FOLHA
Nunca é demais relembrar que, em seu discurso de posse, o presidente Lula enfatizou que seu governo adotaria políticas que enfrentariam as questões sociais do país, reimpulsionariam o crescimento econômico sustentado e atacariam os problemas de desemprego e concentração de renda, que têm sido uma constante na vida brasileira há pelo menos duas décadas.
No entanto, passados quase três anos de seu mandato, 1) o crescimento da economia está longe de ser sustentável, pois ele continua sendo caracterizado por uma dinâmica à la "stop and go", bem como a taxa média do crescimento do PIB no triênio 2003-2005 é da ordem de 2,6% ao ano; 2) a taxa média de desemprego continua sendo de dois dígitos, apesar de ter sido arrefecida 12,3% em 2003, 11,5% em 2004 e 10% em 2005, média até outubro; e 3) os principais programas sociais não deslancharam como todos esperávamos.
Os resultados acima são decorrentes da política econômica implementada pelo governo Lula, que se concentrou 1) na delegação ao Banco Central da operacionalização da política monetária de maneira explicitamente recessiva, conforme sua expectativa de inflação; e 2) no aumento (voluntário) da meta de superávit primário acordado com o FMI, de 3,75% para 4,25% do PIB.
Via de regra, taxa de juros elevada pune as firmas que necessitam de crédito para operar e os trabalhadores que perdem seus empregos quando as firmas passam por dificuldades, mas compensa generosamente os "rentiers".
No período de Lula, essa lógica não tem sido diferente: com taxas de juros básicas (Selic), em termos reais, da ordem de 11,1% ao ano, média do triênio, o setor bancário tem auferido lucros superiores àqueles aos quais se acostumara em governos anteriores. Ademais, altas taxas de juros fazem crescer as despesas governamentais, aprofundando, assim, qualquer desequilíbrio fiscal.
A política fiscal tem sido dominada pelo objetivo de alcançar um superávit primário de 4,25% do PIB, visando, assim, garantir o serviço da dívida pública em mãos do mercado.
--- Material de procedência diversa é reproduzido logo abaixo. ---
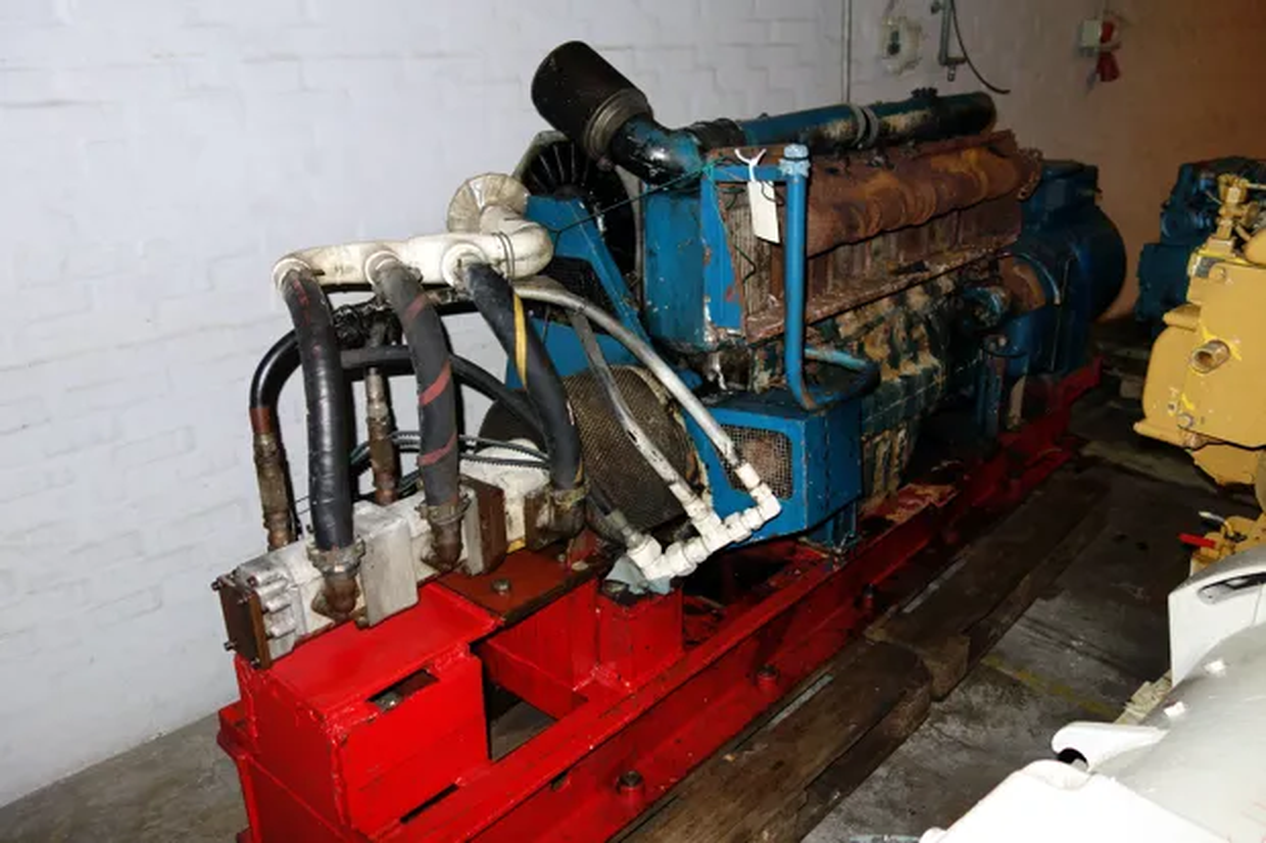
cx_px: 633
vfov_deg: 46.4
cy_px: 422
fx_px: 984
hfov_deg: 65.5
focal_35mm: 28
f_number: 1.8
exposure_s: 1/30
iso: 200
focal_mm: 10.4
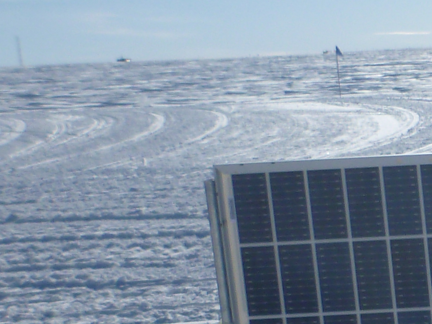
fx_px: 1410
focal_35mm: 113
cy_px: 356
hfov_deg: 15.1
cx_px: 777
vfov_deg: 12.9
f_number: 10
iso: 100
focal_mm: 4.9
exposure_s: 1/400
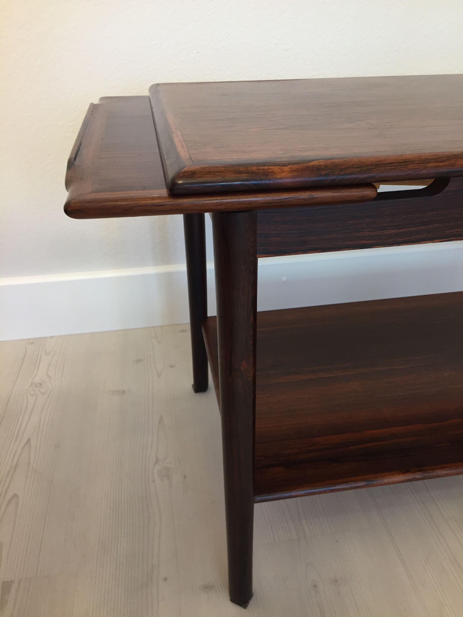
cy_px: 308
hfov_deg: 48.2
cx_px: 232
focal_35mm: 29
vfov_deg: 61.7
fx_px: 517
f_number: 2.2
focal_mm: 4.15
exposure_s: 1/33
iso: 125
Nesse sentido, quando a política fiscal é definida pela geração de superávits primários expressivos, o governo federal não está poupando, mas, sim, desviando recursos de investimentos públicos para a conta de juros. Mais especificamente, entre janeiro de 2003 e outubro de 2005, o valor acumulado do custo de rolagem da dívida pública foi da ordem de R$ 410 bilhões.
As conseqüências dessas políticas permitiram ao governo Lula obter apoio do FMI e dos investidores domésticos e internacionais, o que resultou em significativa melhora do risco-país -atualmente, ao redor de 320 pontos, quando, no início do governo Lula, o referido risco se encontrava próximo a 2.400 pontos- e no aumento do valor de mercado dos títulos brasileiros comercializados nos mercados internacionais.
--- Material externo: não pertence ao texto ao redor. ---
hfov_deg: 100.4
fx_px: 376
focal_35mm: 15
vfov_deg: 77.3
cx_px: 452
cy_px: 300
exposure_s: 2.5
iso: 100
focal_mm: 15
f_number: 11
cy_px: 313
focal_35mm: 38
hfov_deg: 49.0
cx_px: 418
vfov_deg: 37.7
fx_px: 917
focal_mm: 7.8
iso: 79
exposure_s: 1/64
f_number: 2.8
Por outro lado, a conjuntura externa, tanto em termos comerciais como financeiros, tem se mostrado excepcionalmente favorável. Esse binômio é responsável pelo expressivo saldo comercial (um valor acumulado da ordem de US$ 101 bilhões entre 2003 e 2005), que acabou revertendo os desequilíbrios de transações correntes do país, e pelo ingresso significativo de capitais estrangeiros na conta de capital, mitigando, por conseguinte, a fragilidade financeira externa da economia brasileira.
É importante ressaltar que os resultados no front externo ocorreram a despeito da política de negligência cambial do BC (as taxas médias de câmbio em 2003 e 2004 foram R$ 3,01/US$ 1 e R$ 2,92/US$ 1, respectivamente, ao passo que, em 2005, a taxa média de reais por dólar norte-americano deverá situar-se em R$ 2,45), que alega não ser o câmbio seu problema, mas, sim, do mercado, como se não houvesse efeito transmissor da política monetária sobre a taxa de câmbio.
Em suma, políticas fiscal e monetária contracionistas e valorização cambial têm sido responsáveis pelo pífio crescimento médio do PIB e pelas tímidas inclusão social e distribuição da renda.
O que esperar em 2006? Considerando que Lula e as autoridades monetárias acreditam que não há realmente nenhuma outra política econômica factível a não ser aquelas que vão ao encontro da ortodoxia macroeconômica, é muito pouco provável que, por mais que haja uma ligeira flexibilização fiscal e monetária, com vistas ao processo eleitoral, o desempenho da economia brasileira seja diferente daquele que vem sendo observado nos últimos anos, qual seja: crescimento essencialmente dependente da dinâmica do mercado internacional, risível e volátil.
Se, todavia, o governo Lula quisesse realmente promover o pleno emprego e a inclusão social, políticas de suporte de demanda agregada deveriam ser sinalizadas. Isso significa que não apenas a política monetária deveria considerar explicitamente o objetivo de manutenção da estabilidade do crescimento com a estabilidade monetária mas também que tanto a política fiscal deveria ser reorientada para privilegiar a expansão do investimento público, em vez do serviço da dívida, como a taxa de câmbio deveria ser menos volátil, não introduzindo, assim, incertezas e inseguranças na decisão do investimento, condição imprescindível para despertar o "animal spirits", como diria Keynes, dos empresários.
Fernando Ferrari Filho, 48, doutor em economia pela USP e pós-doutorado em economia pela Universidade do Tennessee (EUA), é professor titular do Departamento de Economia da Universidade Federal do Rio Grande do Sul (UFRGS).